Maybe one day this punishment that I seem to be going through will stop and he and I can be together, always…

Tiny pieces of me.

Souless

A wonderful day turned to disaster. There are many people who have disfunctional families. I believe that my family could, quite possibly, be the MOST disfunctional family in the world.

I am one of five children. My Mother was a stay at home Mother/Wife all of my life and still is. She raised us on the “wrong side of the tracks” and did a wonderful job. BUT because my Mother knows nothing more to her life than her children, she is still a constant dictator in our lives. We are all adults yet she feels as though she can still control every aspect of our lives.

It just so happens that I’m the black sheep in the family. I love them, don’t ge tme wrong. But the simple fact is that it’s very hard for me to get along with any of them simply because I refuse to be a drone in the family of Mom. I do as I wish, say what I want and they hate that about me. My older brother and I don’t get along at all. We don’t even talk to one another. If anything is said between the two of us, it’s usually the beginnings of a huge argument.

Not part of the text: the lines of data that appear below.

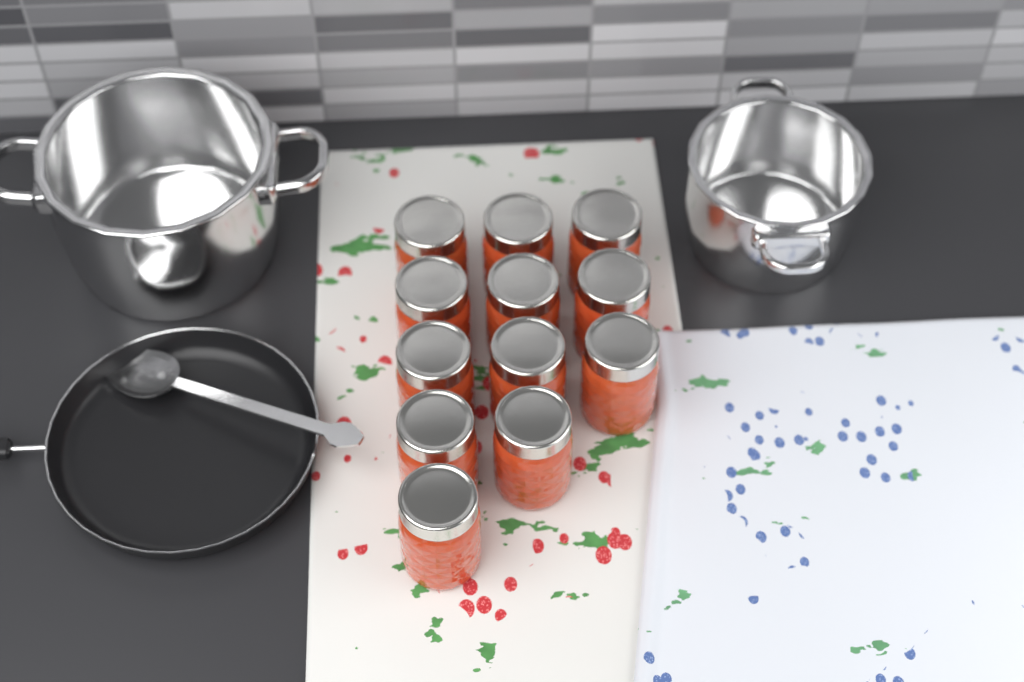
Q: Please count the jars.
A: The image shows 12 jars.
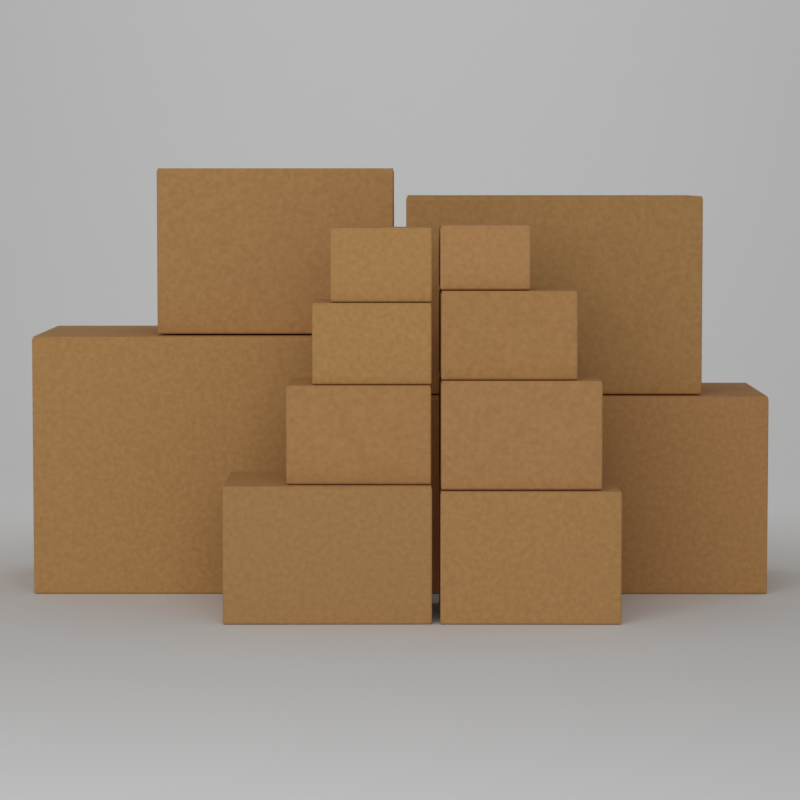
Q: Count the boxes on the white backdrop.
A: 12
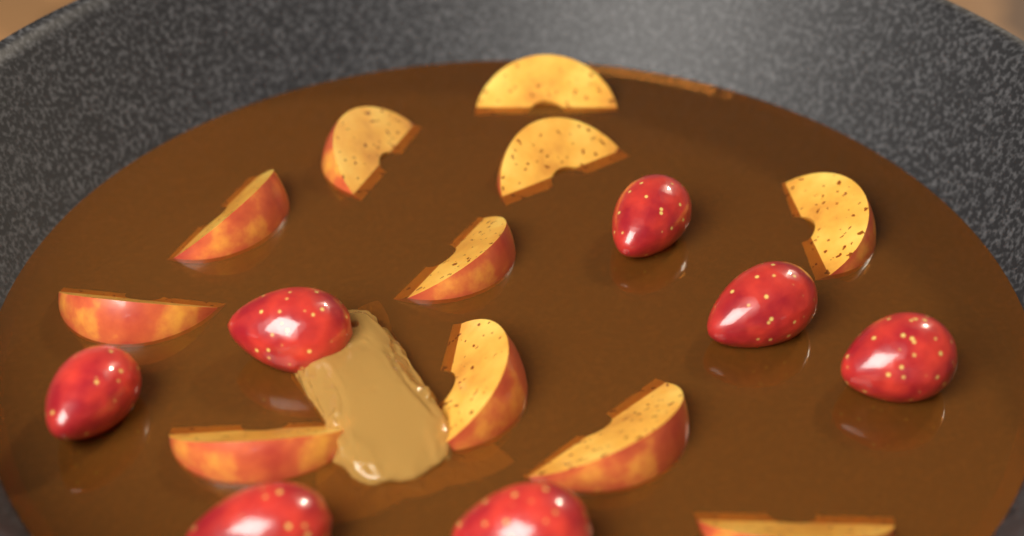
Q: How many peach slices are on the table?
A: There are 11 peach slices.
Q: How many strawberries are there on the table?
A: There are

Now to the point of this blog. Yesterday when I got home from work, my baby sister was there. You know how sometimes when you’ve worked all day, you’re a bit bitey? Well that’s what was with me. Her son had just gotten off of my computer and I sat down to check email and what not, and the boy tells me to get up and that I have to share. Being I was tired and bitey, I told him no, it was my computer and he’d just gotten up. My sister took offense. She went boo hooing to my mother. My mother then preceeds to come and tell me what I was doing wrong and that I “shouldn’t act that way”.

Anyway, me being upset I tend to lash out and told my sister that she really didn’t know me at all to assume that I was being rude and mean to her son. Bitey yes, but who doesn’t have bad days. The argument progressed, I got in her face yelling, and she took a swing at me, several times. She grabbed her son and left. Calls my mother on the way home and tries to say that she didn’t know what happened, that she just snapped and that she didn’t mean to hit me. She’s my baby sister, there is no way I could hit her. I took what she gave me and did nothing.

I was very upset by the whole episode. When I’m upset I shut everyone out and don’t want anyone near me or talking to me. My mother tried to smooth things over saying that, regardless of what I may think, she loves me and hurts when I hurt. I KNOW my mom loves me, but she doesn’t like me very much so I push her away.

Because of the disfunctional nature of my family, I shut them all out. There isn’t one person in my family that I’m close to. It’s really rather sad that I feel as though I can’t share how I feel or what I think about certain things with them. That I have to close myself off and be in my own little area of the family. It’s always been this way and I don’t know what I can do to change it.